Same compiler. Different orchestration layer. The compiler stays small and typed. The orchestration handles the messiness.
This is the L4/L5 boundary made concrete. SANCTOT itself (the compiler) is L5 — it produces typed structure with deduction chains. SANCocrates (the persona around it) is L4 — it's a harness that picks when to call the L5 primitive.
Why This Is The L5 Example
Three things have to be true for something to count as L5:
- The output is typed structure, not prose. SANCTOT produces seven typed concepts with typed relationships. The output is a graph fragment.
- The structure composes. Each concept depends_on the previous one. The chain forms a closure or it doesn't. If it doesn't, the resolution failed — the agent literally cannot produce a half-resolved chain that looks complete.
- The graph extends across runs. Each
relates_tolink connects to memes produced by prior resolutions. The knowledge graph compounds. The 100th resolution is not the same as the first — it has access to 99 prior resolutions to reference.
Where The Code Lives
SANCTOT is open source. The compiler is about 200 lines of Python. The complete source — resolve(), SancTot, SancTotAlgebraicForm, the CartON queue writer — is at sanctot_mcp/utils.py. You can read it in ten minutes. You can fork it. You can replace the LLM call with your own model. You can swap the ontology for your domain.

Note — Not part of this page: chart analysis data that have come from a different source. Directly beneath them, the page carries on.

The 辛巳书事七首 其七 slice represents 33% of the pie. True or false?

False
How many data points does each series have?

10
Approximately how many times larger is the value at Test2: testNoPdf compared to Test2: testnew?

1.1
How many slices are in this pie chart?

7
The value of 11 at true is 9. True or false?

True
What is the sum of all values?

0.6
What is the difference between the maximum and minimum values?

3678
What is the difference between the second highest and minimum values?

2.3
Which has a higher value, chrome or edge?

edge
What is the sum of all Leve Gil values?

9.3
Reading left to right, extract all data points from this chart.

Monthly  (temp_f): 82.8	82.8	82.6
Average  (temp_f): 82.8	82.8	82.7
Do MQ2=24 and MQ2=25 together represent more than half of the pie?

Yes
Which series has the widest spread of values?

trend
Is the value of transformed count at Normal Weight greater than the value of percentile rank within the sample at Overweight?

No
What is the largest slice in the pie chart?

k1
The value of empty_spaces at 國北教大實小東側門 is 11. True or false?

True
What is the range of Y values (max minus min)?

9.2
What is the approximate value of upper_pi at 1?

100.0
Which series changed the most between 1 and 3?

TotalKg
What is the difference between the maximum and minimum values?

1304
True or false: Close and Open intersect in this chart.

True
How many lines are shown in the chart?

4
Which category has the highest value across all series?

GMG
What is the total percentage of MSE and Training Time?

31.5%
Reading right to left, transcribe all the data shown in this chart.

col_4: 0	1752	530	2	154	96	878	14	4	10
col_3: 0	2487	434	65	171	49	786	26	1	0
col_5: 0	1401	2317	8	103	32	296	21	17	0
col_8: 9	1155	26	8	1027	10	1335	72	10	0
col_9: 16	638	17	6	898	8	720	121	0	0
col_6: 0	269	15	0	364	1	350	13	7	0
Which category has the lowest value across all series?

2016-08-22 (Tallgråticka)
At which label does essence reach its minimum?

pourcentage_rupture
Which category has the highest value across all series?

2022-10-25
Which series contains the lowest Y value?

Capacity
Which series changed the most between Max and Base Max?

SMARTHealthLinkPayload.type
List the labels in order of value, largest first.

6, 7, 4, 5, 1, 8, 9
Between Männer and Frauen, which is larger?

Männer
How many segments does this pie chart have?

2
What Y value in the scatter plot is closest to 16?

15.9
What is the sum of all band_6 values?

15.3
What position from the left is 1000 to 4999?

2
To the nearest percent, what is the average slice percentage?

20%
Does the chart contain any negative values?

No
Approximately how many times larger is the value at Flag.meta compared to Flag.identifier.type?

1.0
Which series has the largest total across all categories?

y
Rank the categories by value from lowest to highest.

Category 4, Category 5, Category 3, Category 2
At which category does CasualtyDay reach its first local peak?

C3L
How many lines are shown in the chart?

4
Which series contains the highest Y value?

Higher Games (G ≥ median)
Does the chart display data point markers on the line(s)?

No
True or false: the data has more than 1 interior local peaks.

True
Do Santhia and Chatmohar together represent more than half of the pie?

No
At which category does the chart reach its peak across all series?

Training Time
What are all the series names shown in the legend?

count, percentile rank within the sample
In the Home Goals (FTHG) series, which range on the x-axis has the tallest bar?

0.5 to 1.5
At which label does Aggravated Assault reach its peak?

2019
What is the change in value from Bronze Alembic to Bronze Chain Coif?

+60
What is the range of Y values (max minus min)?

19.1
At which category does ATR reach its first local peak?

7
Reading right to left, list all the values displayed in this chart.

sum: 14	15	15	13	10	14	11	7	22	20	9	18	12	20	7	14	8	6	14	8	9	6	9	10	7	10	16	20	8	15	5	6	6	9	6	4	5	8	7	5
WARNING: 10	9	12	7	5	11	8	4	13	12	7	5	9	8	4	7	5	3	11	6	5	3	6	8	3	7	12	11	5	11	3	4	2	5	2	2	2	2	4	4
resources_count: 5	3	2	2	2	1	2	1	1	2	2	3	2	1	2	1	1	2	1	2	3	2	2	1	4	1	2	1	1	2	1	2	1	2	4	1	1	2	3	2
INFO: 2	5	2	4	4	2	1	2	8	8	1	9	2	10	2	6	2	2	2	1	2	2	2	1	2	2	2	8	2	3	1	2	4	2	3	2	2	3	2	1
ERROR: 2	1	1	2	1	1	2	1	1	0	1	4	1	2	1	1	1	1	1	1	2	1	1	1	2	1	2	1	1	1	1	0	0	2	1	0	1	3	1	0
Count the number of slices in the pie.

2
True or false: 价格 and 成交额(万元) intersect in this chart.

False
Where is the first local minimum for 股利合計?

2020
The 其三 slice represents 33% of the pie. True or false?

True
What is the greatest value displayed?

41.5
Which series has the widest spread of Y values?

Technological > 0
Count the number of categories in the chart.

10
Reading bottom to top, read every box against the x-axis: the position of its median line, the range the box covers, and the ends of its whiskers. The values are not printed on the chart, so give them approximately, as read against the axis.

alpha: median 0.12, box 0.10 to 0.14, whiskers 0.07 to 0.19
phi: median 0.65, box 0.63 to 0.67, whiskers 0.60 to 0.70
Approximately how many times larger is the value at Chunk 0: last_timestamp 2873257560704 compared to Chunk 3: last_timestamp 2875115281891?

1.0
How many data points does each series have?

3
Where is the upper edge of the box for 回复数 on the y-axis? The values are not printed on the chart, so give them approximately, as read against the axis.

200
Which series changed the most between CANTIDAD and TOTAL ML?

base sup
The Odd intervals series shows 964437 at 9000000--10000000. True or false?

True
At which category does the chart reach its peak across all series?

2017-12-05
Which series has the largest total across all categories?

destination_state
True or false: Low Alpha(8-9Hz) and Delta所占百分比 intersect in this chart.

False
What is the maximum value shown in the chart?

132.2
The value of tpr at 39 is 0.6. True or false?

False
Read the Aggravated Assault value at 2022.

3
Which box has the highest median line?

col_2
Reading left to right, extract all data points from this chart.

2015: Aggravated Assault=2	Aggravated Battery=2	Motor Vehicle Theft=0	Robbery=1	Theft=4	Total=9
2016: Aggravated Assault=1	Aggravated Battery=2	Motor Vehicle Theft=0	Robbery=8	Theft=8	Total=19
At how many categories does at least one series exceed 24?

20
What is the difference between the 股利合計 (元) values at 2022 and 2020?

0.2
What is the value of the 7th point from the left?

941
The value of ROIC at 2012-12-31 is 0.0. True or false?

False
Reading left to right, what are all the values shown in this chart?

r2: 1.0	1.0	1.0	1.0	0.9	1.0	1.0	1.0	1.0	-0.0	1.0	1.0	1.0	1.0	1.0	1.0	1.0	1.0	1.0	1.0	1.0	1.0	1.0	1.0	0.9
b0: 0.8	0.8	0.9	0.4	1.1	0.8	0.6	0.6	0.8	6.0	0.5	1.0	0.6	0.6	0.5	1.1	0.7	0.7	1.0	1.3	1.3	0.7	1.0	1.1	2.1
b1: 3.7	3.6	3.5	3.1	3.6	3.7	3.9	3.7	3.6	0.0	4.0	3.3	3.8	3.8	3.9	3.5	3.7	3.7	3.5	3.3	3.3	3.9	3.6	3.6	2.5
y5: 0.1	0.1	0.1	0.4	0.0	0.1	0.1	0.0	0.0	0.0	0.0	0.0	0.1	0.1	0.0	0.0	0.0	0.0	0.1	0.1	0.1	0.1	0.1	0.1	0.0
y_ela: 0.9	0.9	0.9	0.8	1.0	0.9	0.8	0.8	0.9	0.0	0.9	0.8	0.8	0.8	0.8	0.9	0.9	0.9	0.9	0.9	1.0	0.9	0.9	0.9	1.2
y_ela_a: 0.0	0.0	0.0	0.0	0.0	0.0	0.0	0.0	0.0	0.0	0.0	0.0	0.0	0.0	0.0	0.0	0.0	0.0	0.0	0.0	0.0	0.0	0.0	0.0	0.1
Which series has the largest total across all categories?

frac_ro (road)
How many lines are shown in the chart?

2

This is what L5 looks like at small scale. It's not exotic. It's not even hard, once you've seen one. The hard part was deciding the output had to be typed structure instead of prose — and that decision is the same decision at any scale.
Build that, and you have L5. Everything past it is more of the same idea, with more constraints.